Sin embargo lo que yo más envidio de Brizuela es, una vez más, la literatura. Leí una hermosa reseña que la escritora Pía Bouzas hizo de Ensenada. Como a Pía, también a mí me encantó el trabajo de Brizuela con el lenguaje. Busqué decir lo mismo que Pía de otra manera, pero para qué... dice Pía: “Los personajes son voces (¿cómo podrían ser de otra manera?) y en sus voces resuena un español rioplatense un poco anacrónico y a la vez profundamente íntimo. ¿Cuánto de esa lengua nos sigue hablando hoy?” 

Otra vez, digo yo, es el amoroso léxico familiar lo que deslumbra, el amor a las personas y a las palabras. Junto con las voces –y también esto señala Pía– junto con las voces están las imágenes, que además de puntillosas y delicadas redondean el mundo de esta novela. 

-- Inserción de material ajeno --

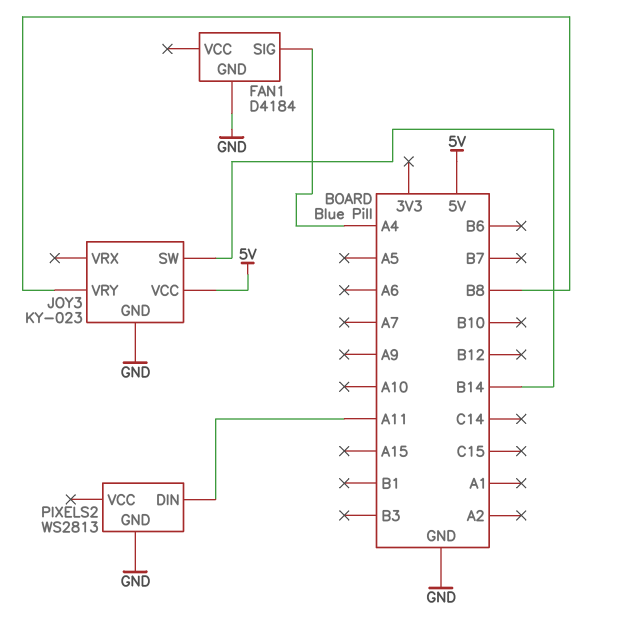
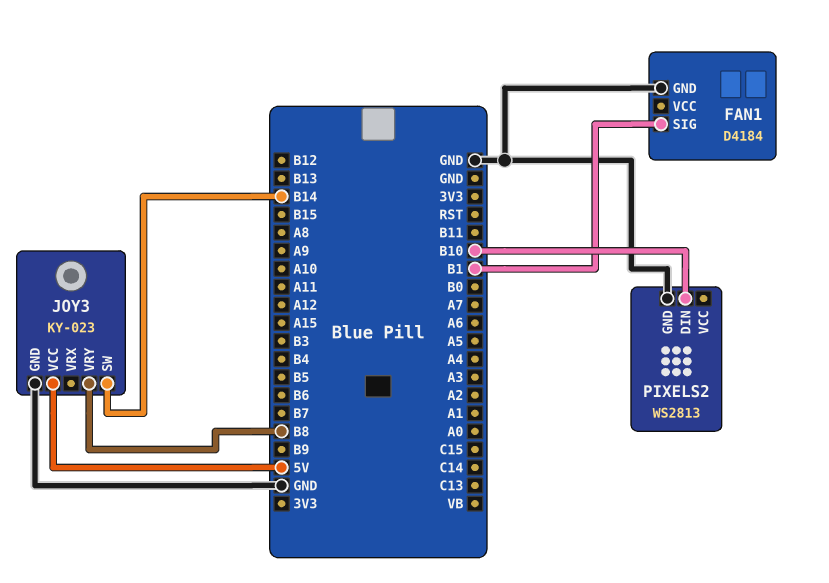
FAN1 pin SIG: A4 -> B1
PIXELS2 pin DIN: A11 -> B10

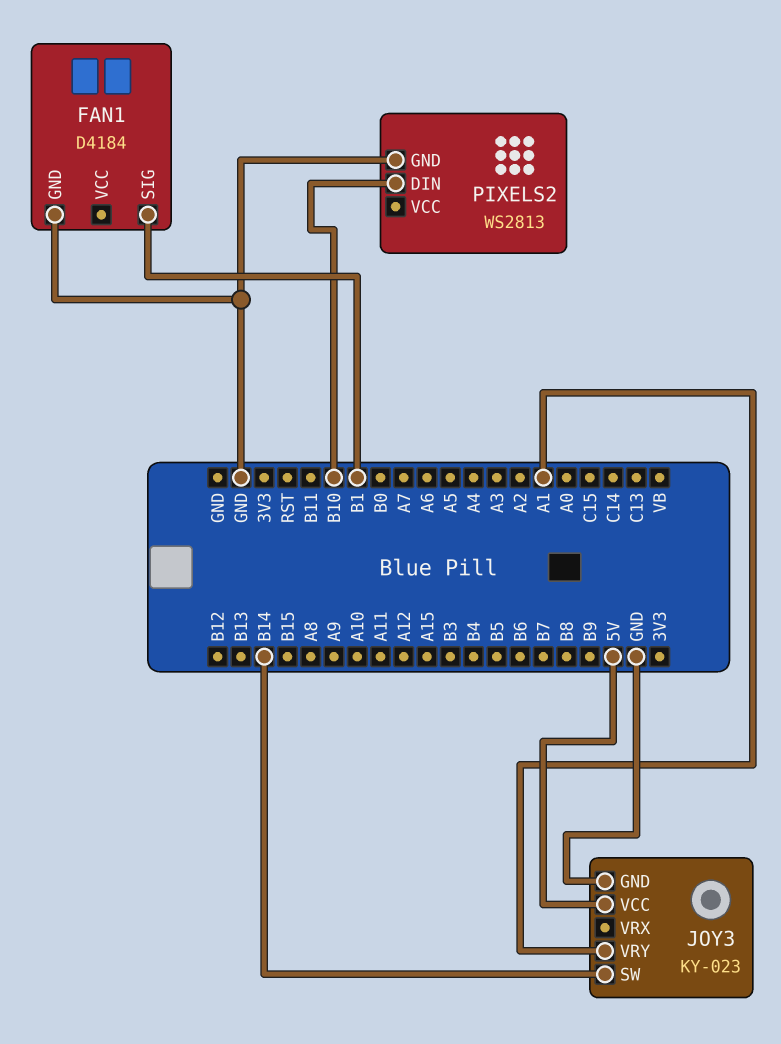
JOY3 pin VRY: B8 -> A1

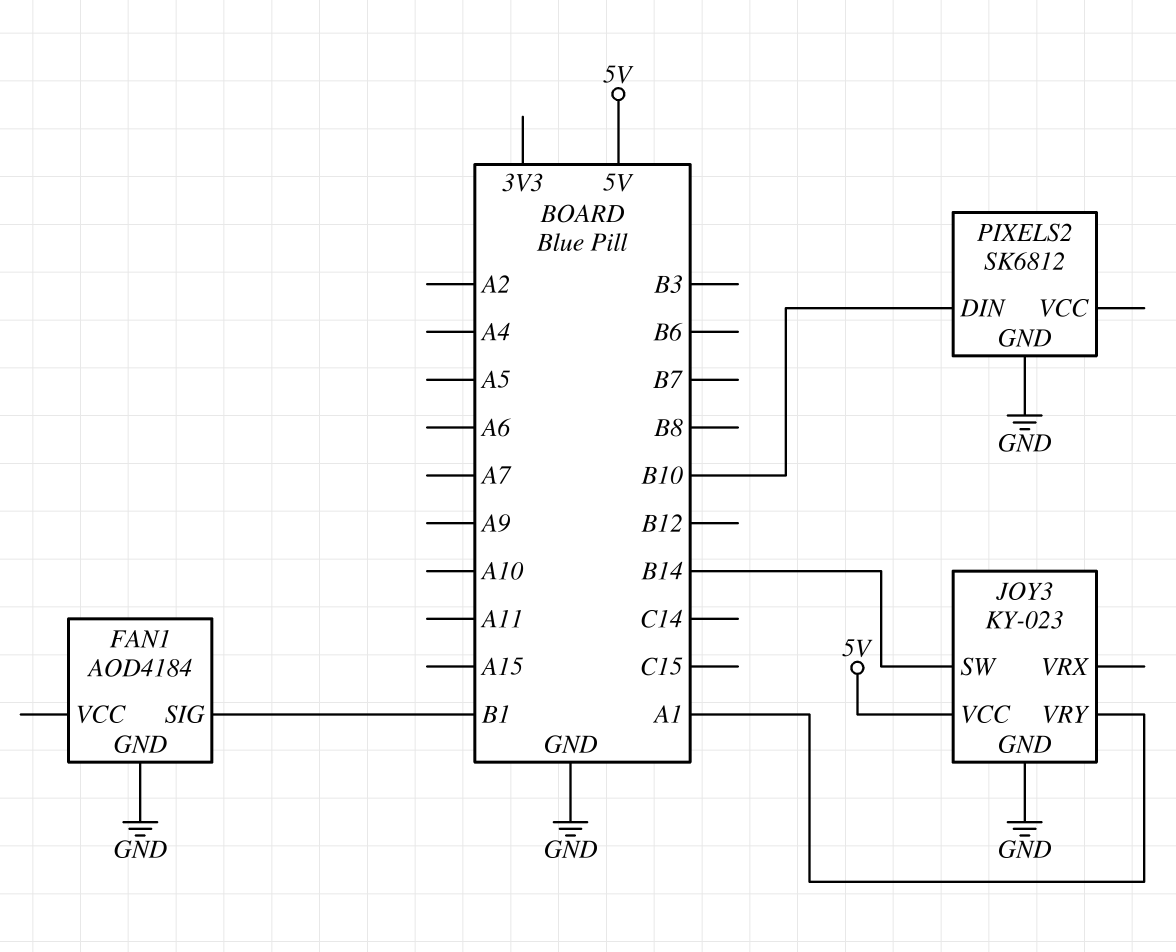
FAN1: D4184 -> AOD4184
PIXELS2: WS2813 -> SK6812

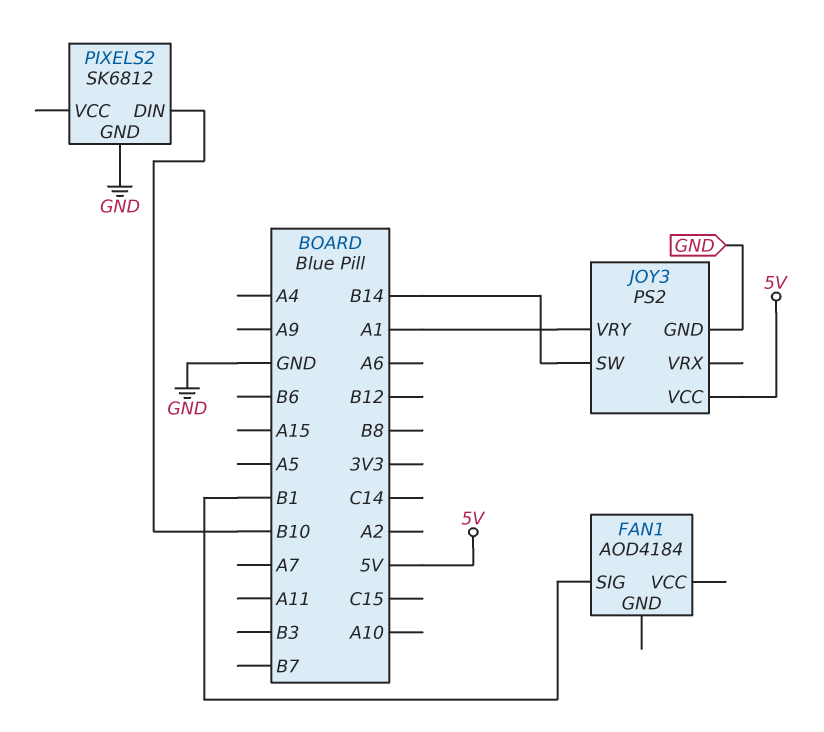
FAN1 pin GND: GND -> none
JOY3: KY-023 -> PS2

“La tía –dice el narrador de Brizuela en las primeras paginas–, la tía dejó caer el bife sobre un montón de harina y comenzó a palmearlo como dándole ánimos”. 

Qué belleza, una imagen que por sí sola –como suele decirse– es capaz de construír un mundo, una imagen que resume una época. Aunque la memoria que narra Leopoldo Brizuela se asiente mucho más en el lenguaje, en el léxico familiar, que en la pretensión de describir algo de manera fiel. 

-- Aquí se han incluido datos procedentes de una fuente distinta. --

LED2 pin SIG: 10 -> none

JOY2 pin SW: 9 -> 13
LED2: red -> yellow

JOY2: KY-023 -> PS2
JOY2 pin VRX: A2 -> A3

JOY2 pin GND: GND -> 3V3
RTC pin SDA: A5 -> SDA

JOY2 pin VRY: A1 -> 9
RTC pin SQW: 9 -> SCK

Nunca es fiel la escritura, pero como dice el propio Brizuela, es siempre más profunda y verdadera. 

Toda la verdad de esta novela se asienta en los berrinches de la abuela, en el parloteo de los tanos, en los temores de la tía Tota, en los dislates de Poliya... en la fisura de esas voces que, juntas, son un griterío. El grito de corazón de Leopoldo Brizuela, este prócer que por suerte no lo es. 

Texto de presentación de Ensenada, 

último libro publicado de Leopoldo Brizuela.